Vendargues distinguée par le prix controversé de 'La France Moche' 2025
La commune de Vendargues dans l'Hérault vient de recevoir le prix de "La France Moche" 2025 décerné par l'association Paysages de France. Cette distinction peu enviable récompense, ou plutôt pointe du doigt, la concentration exceptionnelle de panneaux publicitaires à l'entrée de la ville le long de la route nationale 113. Cette "forêt publicitaire" selon les termes de l'association, illustre les tensions persistantes entre développement économique et préservation des paysages.
Un prix qui ne fait pas l'unanimité
Le maire de Vendargues, Guy Lauret, n'a pas caché son mécontentement face à cette distinction. "On oppose la France moche à la France qui travaille, celle qui se lève le matin et créé des richesses", s'est agacé l'élu. Il conteste la méthodologie du prix, arguant que la photo primée a été prise à l'entrée d'une zone d'activités et cadrée uniquement sur quelques panneaux, ne reflétant pas la réalité globale de sa commune.

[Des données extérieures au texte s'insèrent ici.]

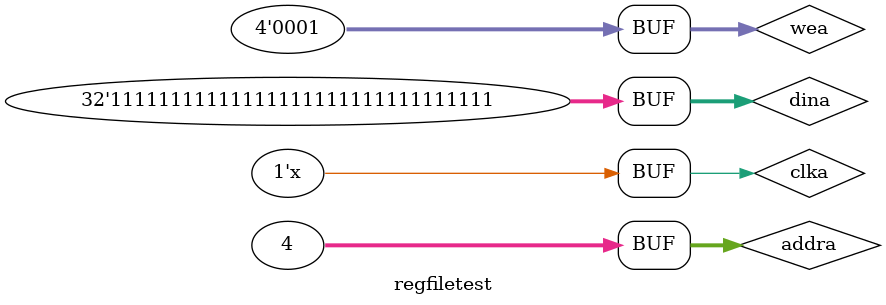
<source format=v>
`timescale 1ns / 1ps


module regfiletest;

	// Inputs
	reg clka;
	reg [3:0] wea;
	reg [31:0] addra;
	reg [31:0] dina;

	// Outputs
	wire [31:0] douta;

	// Instantiate the Unit Under Test (UUT)
	register_file uut (
		.clka(clka), 
		.wea(wea), 
		.addra(addra), 
		.dina(dina), 
		.douta(douta)
	);

	initial begin
		clka = 0;
		wea = 4'b0001;
		addra =32'b00000000000000000000000000000010;
		dina = 32'b00000000000000000000000000000100;
		#2;
		addra=32'b00000000000000000000000000000100;
		dina=123;
		#2;
		addra=4;
		dina=32'b11111111111111111111111111111111;
		
		
		#100;
        
		// Add stimulus here

	end
	
always
begin
#1; clka = ~clka;
end
      
endmodule


</source>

Jean-Marie Delalande, président de Paysages de France, nuance cependant cette critique. "Vendargues est une très jolie ville avec un cœur de village agréable. Il y a juste, comme dans de nombreuses autres communes, des lieux particulièrement dégradés", précise-t-il. L'association insiste sur le fait que son objectif n'est pas de stigmatiser les communes mais de sensibiliser élus et citoyens aux réglementations encadrant l'affichage publicitaire.
Le concept de 'France moche' : une préoccupation ancienne
Le terme "France moche" a été popularisé par le magazine Télérama en 2010 pour décrire l'étalement urbain et les zones commerciales inesthétiques héritées des années 1960-1970. Paysages de France a repris ce concept pour créer un prix annuel qui met en lumière les atteintes aux paysages, avec quatre catégories distinctes.
Vendargues succède ainsi à Moussac (2022) et Alès (2020), deux communes gardoises également "récompensées" pour leur prolifération de panneaux publicitaires. Ces distinctions ont parfois des effets positifs : Alès a supprimé une quarantaine de dispositifs après avoir reçu le prix, tandis que Moussac a nettoyé son mur quatre mois après sa distinction.
La complexité de la réglementation publicitaire
La situation de Vendargues illustre les difficultés d'application des règlements locaux de publicité (RLP). La commune dépend du Règlement Local de Publicité Intercommunal (RLPI) de la Métropole de Montpellier, finalisé en 2021 avec l'ambition de réduire de 25% la publicité sur le territoire.
Bruno Paternot, élu délégué en charge du dossier à la Métropole, explique : "Les maires ont fait le choix de conserver leur pouvoir de police en matière de respect des règles de publicité pour garder la maîtrise de l'image de leur ville. Mais on a vu se mettre en place des politiques très différentes entre les communes."
Selon Jean-Marie Delalande, sur la zone primée à Vendargues, une dizaine de pré-enseignes situées au bord d'une vigne seraient illégales car situées hors agglomération. Les autres panneaux, bien que légaux, devront être regroupés sur un seul dispositif d'ici 2027 selon les règles du RLPI local.
Au-delà des panneaux : la requalification des sites industriels
La "France moche" ne se limite pas aux panneaux publicitaires. L'article évoque également le cas de Canet, près de Clermont-l'Hérault, où une ancienne usine de traitement de raisin, abandonnée depuis 1995, constitue "une verrue à la sortie de la ville" selon les habitants.
Le maire Claude Revel a imaginé un projet de requalification incluant un hôtel, un restaurant et un théâtre de verdure, mais le projet a reçu un avis défavorable de la DDTM (Direction Départementale des Territoires et de la Mer), illustrant les difficultés administratives de telles transformations.
Une prise de conscience progressive
Malgré les controverses, le prix de "La France Moche" participe à une prise de conscience croissante sur les questions d'aménagement du territoire. Des projets de requalification émergent çà et là, comme à Nîmes avec la Zac du Marché gare sur la RN113 ou aux entrées de Sète.
Le maire de Vendargues lui-même, tout en contestant le prix, a admis concernant la forêt de panneaux : "On travaillera dessus". Une promesse qui montre que même les élus les plus critiques reconnaissent la nécessité d'améliorer l'esthétique de leur territoire.
L'association Paysages de France, au-delà de la médiatisation annuelle de son prix, poursuit un travail de fond : 104 jugements positifs obtenus devant les tribunaux administratifs, participation à la rédaction de règlements locaux, et expertise technique auprès des collectivités pour naviguer dans le code complexe de l'environnement qui régit l'affichage publicitaire.